Exercise description: Copy the stretch from the start of the entries through the line containing "Seminarräume mieten", swapping "Medien Lounge" for "Media Lounge" and leaving everything else as it stands.

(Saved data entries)
──────────

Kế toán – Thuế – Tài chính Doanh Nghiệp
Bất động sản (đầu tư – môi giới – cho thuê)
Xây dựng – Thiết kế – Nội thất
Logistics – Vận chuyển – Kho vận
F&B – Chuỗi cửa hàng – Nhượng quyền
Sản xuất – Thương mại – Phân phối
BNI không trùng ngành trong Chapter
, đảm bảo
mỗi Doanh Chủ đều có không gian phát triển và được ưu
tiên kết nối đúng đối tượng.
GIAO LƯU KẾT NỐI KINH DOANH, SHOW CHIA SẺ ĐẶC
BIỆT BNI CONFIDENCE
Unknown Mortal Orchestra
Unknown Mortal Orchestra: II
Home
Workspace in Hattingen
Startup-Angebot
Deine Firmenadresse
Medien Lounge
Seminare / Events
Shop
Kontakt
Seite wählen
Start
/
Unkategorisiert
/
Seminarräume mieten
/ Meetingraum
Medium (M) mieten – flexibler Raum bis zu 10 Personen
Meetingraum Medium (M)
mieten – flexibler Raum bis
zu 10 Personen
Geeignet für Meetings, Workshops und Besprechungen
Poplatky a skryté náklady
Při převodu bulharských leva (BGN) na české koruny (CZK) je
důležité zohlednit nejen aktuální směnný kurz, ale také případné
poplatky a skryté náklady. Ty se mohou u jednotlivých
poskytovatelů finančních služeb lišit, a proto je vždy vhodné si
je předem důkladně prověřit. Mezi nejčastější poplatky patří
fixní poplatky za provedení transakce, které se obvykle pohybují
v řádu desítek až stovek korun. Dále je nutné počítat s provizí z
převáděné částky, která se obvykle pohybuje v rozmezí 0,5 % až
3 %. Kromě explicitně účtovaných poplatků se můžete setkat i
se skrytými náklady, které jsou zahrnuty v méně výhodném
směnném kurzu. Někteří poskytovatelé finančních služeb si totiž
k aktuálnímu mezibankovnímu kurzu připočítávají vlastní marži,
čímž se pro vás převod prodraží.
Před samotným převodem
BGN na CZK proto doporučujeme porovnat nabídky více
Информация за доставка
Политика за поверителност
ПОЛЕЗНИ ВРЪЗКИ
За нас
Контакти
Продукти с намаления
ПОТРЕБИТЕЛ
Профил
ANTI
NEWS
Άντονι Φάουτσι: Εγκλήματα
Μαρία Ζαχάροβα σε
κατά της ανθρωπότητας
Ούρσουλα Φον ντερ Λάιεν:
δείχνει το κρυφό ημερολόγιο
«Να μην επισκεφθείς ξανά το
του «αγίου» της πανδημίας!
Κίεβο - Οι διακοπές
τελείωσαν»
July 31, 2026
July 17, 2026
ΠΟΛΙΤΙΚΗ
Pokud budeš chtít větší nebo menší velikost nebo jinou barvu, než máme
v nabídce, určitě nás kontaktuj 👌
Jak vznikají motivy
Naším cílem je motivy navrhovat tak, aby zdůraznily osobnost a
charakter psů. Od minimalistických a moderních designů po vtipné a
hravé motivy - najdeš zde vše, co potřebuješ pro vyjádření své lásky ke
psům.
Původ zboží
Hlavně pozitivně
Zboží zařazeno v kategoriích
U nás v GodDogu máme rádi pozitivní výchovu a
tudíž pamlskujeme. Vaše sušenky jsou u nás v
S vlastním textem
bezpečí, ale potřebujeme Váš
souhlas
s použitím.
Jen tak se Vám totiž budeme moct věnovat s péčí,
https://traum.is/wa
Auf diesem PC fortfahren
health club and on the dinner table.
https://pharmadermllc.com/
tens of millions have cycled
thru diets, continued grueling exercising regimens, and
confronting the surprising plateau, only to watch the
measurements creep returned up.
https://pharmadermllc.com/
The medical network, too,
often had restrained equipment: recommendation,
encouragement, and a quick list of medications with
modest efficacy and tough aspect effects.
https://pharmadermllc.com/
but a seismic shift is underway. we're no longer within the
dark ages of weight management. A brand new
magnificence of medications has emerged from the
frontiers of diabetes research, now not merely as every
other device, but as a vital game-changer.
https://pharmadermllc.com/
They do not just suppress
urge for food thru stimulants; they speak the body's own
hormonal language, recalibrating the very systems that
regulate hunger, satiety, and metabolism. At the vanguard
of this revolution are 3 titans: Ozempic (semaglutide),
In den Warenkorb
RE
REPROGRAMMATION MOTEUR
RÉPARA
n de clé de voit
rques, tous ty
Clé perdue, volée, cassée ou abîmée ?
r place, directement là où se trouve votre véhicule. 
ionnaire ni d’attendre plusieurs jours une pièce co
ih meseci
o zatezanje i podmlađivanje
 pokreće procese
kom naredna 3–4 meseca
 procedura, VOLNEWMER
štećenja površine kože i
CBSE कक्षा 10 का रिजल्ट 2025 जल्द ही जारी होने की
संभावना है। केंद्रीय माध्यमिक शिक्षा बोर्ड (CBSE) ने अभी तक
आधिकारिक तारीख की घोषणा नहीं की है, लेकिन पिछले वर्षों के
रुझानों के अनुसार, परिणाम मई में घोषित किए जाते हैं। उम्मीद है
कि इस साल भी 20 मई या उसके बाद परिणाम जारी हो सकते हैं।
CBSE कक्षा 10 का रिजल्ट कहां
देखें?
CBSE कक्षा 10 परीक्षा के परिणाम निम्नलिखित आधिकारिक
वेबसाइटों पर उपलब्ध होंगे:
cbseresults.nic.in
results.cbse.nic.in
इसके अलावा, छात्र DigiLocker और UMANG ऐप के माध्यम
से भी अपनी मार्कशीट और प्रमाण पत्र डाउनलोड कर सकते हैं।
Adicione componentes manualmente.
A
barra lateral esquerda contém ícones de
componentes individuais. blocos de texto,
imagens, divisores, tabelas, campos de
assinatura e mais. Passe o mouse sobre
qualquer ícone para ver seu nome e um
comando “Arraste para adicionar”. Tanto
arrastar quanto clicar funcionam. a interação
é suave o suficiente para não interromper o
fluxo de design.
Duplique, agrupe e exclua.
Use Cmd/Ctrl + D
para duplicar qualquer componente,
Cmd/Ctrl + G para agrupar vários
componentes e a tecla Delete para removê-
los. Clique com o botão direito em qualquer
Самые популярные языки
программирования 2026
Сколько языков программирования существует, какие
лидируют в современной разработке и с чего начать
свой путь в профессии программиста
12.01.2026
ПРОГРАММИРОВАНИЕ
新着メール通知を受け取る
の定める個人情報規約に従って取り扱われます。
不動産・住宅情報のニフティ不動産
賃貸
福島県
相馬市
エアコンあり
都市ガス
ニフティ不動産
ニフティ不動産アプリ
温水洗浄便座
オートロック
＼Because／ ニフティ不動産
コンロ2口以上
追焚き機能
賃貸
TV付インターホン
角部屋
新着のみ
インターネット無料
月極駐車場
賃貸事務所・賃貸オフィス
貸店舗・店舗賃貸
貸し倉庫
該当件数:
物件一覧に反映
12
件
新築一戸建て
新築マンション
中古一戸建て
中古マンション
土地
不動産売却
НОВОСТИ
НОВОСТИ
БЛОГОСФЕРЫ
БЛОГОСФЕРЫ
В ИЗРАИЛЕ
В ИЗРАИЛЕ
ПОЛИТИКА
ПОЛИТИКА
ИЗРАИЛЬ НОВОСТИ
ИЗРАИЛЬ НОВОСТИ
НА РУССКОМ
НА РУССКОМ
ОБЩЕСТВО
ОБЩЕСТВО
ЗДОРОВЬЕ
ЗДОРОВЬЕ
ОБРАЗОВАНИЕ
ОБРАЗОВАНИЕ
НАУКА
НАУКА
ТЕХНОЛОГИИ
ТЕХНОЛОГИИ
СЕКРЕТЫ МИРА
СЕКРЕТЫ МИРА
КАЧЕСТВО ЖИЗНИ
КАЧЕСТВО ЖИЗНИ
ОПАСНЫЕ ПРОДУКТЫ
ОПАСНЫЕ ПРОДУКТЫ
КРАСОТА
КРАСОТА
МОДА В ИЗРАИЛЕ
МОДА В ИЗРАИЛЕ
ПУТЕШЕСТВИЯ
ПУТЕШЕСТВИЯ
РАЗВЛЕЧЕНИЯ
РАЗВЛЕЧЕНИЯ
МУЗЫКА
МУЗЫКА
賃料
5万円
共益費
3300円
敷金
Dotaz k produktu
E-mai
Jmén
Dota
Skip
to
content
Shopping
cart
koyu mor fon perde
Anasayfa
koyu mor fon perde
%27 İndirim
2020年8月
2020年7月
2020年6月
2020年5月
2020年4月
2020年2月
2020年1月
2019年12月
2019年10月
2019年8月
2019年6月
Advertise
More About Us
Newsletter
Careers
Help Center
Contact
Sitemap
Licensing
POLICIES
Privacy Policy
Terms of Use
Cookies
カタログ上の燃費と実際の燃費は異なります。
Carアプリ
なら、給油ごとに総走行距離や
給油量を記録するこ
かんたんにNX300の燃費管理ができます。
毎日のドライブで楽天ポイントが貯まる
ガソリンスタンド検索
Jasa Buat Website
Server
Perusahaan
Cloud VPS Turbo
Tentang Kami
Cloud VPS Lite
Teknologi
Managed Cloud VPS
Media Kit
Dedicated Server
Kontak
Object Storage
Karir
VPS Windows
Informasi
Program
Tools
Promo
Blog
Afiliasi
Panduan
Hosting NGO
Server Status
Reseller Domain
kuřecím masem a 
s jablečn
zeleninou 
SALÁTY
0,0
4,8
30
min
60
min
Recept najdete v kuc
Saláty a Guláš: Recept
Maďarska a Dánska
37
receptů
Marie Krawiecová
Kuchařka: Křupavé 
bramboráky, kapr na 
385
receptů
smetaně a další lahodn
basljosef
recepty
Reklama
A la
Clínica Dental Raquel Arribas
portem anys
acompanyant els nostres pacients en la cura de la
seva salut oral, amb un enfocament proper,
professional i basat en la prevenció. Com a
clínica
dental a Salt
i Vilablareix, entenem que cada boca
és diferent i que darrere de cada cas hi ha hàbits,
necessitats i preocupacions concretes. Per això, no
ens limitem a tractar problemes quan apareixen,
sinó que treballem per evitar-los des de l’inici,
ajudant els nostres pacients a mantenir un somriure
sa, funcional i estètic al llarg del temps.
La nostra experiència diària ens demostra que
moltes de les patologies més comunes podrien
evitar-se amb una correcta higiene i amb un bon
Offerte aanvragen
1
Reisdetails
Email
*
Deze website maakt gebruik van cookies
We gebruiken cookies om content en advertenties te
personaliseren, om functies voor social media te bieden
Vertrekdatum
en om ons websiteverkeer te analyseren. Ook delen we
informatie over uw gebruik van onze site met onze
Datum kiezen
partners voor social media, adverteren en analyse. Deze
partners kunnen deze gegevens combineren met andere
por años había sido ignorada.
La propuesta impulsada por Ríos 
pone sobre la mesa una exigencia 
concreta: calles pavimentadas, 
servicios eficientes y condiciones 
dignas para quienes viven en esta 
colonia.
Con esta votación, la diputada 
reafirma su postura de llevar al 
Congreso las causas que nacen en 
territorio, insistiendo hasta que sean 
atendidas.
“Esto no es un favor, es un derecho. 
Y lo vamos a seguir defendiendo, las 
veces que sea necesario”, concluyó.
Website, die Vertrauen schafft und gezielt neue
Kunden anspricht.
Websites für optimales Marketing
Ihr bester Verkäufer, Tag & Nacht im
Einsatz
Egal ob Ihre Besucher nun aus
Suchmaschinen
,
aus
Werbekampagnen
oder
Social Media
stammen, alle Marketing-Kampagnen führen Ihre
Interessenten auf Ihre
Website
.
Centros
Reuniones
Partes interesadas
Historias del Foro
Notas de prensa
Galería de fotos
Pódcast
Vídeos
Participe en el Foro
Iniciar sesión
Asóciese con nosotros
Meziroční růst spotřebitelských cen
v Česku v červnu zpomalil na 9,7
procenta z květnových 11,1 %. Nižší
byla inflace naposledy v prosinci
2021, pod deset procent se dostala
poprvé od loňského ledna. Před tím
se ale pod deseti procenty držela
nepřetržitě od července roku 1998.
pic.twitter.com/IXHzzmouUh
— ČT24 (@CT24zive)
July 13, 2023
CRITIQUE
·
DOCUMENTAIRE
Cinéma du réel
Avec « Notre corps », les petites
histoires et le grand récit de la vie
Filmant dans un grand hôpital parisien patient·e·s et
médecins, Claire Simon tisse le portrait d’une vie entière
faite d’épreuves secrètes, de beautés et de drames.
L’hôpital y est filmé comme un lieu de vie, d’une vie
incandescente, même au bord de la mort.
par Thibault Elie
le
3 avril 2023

──────────

Exercise result:
Kế toán – Thuế – Tài chính Doanh Nghiệp
Bất động sản (đầu tư – môi giới – cho thuê)
Xây dựng – Thiết kế – Nội thất
Logistics – Vận chuyển – Kho vận
F&B – Chuỗi cửa hàng – Nhượng quyền
Sản xuất – Thương mại – Phân phối
BNI không trùng ngành trong Chapter
, đảm bảo
mỗi Doanh Chủ đều có không gian phát triển và được ưu
tiên kết nối đúng đối tượng.
GIAO LƯU KẾT NỐI KINH DOANH, SHOW CHIA SẺ ĐẶC
BIỆT BNI CONFIDENCE
Unknown Mortal Orchestra
Unknown Mortal Orchestra: II
Home
Workspace in Hattingen
Startup-Angebot
Deine Firmenadresse
Media Lounge
Seminare / Events
Shop
Kontakt
Seite wählen
Start
/
Unkategorisiert
/
Seminarräume mieten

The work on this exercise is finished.